- **WHAT TO DO**:
Render the lines from the start of the records through the line containing "- row: Burscough | 1" as a JSON list of strings, one string per line, leaving out any blank lines.

** start INPUT DATA **

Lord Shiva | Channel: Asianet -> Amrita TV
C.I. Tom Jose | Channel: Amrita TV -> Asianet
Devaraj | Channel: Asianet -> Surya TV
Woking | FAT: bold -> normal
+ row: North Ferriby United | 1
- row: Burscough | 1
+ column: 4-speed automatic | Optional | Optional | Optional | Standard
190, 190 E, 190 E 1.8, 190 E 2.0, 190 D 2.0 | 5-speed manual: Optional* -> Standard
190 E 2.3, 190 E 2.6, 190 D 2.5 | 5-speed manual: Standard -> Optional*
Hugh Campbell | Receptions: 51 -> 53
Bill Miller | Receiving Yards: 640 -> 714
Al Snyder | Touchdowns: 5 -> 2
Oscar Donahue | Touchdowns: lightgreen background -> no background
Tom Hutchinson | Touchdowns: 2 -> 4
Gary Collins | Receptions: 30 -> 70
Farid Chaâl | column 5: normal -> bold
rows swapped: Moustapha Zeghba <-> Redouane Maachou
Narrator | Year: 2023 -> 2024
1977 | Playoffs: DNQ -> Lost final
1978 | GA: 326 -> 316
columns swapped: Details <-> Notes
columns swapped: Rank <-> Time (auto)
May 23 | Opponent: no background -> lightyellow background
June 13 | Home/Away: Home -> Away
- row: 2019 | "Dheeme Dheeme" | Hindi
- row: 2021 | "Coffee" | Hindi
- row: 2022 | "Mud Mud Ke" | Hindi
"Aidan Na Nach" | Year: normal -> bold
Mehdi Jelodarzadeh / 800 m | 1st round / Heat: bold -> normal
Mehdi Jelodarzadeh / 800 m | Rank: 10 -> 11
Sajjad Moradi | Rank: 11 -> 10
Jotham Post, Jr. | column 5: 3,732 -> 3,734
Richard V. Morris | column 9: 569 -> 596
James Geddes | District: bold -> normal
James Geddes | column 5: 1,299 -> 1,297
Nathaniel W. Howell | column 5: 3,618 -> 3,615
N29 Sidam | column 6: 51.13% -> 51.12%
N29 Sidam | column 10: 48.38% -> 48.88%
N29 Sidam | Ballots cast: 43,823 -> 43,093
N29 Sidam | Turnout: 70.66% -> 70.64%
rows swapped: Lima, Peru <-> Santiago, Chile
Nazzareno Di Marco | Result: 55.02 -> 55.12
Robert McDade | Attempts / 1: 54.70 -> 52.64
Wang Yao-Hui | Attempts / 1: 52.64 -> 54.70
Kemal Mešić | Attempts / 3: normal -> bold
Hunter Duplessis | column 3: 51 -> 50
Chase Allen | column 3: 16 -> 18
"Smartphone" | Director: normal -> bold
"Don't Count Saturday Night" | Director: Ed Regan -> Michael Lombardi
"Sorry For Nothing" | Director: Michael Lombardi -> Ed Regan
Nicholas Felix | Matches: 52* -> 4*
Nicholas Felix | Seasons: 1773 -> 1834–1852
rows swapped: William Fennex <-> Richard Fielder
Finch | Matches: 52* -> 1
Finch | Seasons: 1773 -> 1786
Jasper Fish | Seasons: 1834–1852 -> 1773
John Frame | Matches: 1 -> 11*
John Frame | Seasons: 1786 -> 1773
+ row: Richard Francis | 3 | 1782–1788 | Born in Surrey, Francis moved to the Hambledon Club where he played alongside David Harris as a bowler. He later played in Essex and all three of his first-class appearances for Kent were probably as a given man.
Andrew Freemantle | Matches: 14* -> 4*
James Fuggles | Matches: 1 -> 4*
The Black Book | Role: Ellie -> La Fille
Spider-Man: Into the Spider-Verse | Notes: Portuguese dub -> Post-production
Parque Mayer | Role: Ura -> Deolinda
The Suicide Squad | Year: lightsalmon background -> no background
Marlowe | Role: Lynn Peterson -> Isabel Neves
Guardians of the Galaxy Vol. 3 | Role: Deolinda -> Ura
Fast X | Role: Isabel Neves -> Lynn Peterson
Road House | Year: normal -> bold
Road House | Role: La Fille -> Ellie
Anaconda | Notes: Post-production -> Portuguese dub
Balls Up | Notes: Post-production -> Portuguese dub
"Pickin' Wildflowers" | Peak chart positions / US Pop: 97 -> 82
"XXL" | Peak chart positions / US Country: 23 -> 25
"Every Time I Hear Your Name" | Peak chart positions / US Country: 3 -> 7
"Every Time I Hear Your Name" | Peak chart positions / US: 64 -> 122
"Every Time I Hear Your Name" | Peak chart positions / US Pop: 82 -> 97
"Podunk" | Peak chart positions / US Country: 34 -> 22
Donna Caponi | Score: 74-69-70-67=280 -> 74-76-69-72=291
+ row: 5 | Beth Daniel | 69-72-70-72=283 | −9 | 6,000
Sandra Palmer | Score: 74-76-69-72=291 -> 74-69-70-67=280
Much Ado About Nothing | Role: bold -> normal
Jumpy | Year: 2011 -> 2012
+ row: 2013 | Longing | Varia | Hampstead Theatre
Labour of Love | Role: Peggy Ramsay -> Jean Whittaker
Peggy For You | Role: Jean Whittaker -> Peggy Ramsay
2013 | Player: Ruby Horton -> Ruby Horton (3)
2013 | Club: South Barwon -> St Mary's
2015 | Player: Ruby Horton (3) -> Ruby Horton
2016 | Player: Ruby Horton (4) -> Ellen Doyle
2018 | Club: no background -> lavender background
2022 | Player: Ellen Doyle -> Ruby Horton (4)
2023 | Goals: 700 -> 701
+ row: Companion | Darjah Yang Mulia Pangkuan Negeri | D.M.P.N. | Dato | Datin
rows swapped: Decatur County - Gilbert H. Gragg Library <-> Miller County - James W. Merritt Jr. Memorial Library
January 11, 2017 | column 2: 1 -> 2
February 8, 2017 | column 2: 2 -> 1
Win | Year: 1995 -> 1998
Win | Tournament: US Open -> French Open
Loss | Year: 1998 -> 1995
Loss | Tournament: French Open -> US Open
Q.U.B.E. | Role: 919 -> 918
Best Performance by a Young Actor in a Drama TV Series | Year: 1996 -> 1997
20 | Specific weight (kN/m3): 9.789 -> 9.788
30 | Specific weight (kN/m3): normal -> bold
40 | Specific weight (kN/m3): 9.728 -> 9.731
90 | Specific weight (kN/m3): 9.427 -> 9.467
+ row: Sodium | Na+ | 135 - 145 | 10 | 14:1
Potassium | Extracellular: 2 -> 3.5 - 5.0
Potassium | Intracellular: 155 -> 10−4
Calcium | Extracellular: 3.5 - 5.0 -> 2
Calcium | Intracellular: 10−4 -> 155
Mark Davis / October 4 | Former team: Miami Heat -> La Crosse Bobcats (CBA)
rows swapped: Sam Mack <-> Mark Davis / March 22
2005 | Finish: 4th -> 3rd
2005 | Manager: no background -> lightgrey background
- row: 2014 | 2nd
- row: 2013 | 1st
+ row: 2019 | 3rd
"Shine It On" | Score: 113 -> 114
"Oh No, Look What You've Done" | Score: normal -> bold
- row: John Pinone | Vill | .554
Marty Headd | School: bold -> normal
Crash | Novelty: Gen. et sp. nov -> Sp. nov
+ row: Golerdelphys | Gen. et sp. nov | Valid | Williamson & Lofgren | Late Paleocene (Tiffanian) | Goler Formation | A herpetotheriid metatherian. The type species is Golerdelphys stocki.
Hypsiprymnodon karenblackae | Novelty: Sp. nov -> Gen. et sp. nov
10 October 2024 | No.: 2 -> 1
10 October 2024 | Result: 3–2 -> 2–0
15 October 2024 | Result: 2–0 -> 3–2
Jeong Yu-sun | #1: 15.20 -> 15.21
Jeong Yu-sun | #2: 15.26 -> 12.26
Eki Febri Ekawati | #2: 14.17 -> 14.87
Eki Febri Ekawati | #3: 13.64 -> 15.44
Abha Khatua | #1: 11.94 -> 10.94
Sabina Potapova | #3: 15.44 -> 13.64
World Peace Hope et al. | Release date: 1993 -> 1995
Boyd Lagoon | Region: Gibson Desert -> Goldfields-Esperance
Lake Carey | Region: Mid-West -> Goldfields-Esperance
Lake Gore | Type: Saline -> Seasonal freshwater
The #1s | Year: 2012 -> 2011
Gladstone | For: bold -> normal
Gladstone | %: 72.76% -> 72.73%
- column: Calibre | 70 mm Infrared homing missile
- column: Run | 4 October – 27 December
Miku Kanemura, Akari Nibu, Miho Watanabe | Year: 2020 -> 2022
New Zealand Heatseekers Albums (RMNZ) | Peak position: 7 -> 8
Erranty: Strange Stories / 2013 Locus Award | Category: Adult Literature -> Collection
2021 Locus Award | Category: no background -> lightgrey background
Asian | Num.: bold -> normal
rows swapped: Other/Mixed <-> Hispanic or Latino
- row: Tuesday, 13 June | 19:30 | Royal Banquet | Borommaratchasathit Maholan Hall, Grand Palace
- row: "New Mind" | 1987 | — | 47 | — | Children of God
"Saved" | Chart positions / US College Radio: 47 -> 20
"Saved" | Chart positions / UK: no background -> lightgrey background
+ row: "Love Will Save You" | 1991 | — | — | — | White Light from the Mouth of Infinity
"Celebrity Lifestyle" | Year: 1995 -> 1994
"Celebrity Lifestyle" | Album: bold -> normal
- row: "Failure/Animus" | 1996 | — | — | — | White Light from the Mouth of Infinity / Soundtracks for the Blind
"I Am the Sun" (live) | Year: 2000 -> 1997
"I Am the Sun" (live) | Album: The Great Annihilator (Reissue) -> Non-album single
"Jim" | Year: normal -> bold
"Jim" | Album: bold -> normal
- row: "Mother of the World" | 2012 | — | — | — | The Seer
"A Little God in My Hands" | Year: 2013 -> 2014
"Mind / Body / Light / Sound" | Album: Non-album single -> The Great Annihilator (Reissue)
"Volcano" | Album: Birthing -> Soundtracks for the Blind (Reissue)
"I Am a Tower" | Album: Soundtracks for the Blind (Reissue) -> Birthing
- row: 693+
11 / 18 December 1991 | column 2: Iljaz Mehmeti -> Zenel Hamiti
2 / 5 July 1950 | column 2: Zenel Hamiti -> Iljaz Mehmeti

** end INPUT DATA **

- **WRITTEN RESPONSE**:
[
  "Lord Shiva | Channel: Asianet -> Amrita TV",
  "C.I. Tom Jose | Channel: Amrita TV -> Asianet",
  "Devaraj | Channel: Asianet -> Surya TV",
  "Woking | FAT: bold -> normal",
  "+ row: North Ferriby United | 1",
  "- row: Burscough | 1"
]